### WHAT IS NEEDED
Retype the data that follows exactly. No pictures belong in the copy.

Segment Start: RECORD EXTRACTS

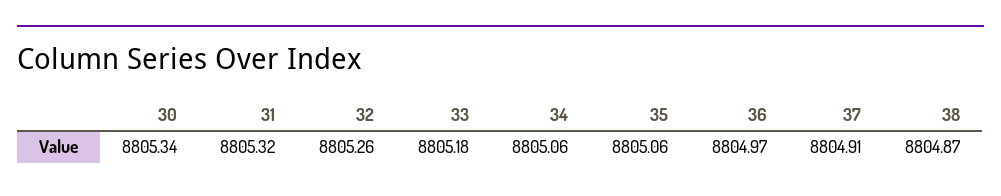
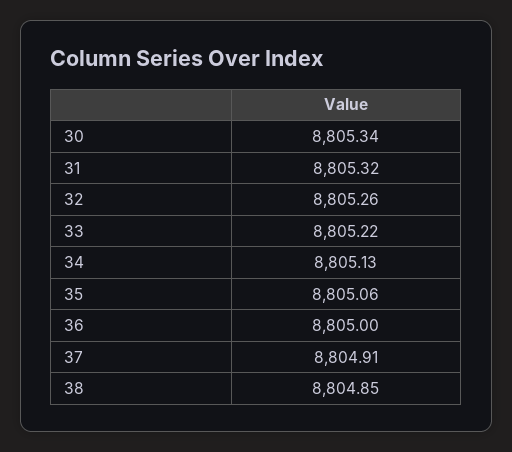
  {
    "30": 8805.34,
    "31": 8805.32,
    "32": 8805.26,
-   "33": 8805.18,
+   "33": 8805.22,
-   "34": 8805.06,
+   "34": 8805.13,
    "35": 8805.06,
-   "36": 8804.97,
+   "36": 8805,
    "37": 8804.91,
-   "38": 8804.87
+   "38": 8804.85
  }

Segment End: RECORD EXTRACTS

### TASK RESPONSE
  {
    "30": 8805.34,
    "31": 8805.32,
    "32": 8805.26,
-   "33": 8805.18,
+   "33": 8805.22,
-   "34": 8805.06,
+   "34": 8805.13,
    "35": 8805.06,
-   "36": 8804.97,
+   "36": 8805,
    "37": 8804.91,
-   "38": 8804.87
+   "38": 8804.85
  }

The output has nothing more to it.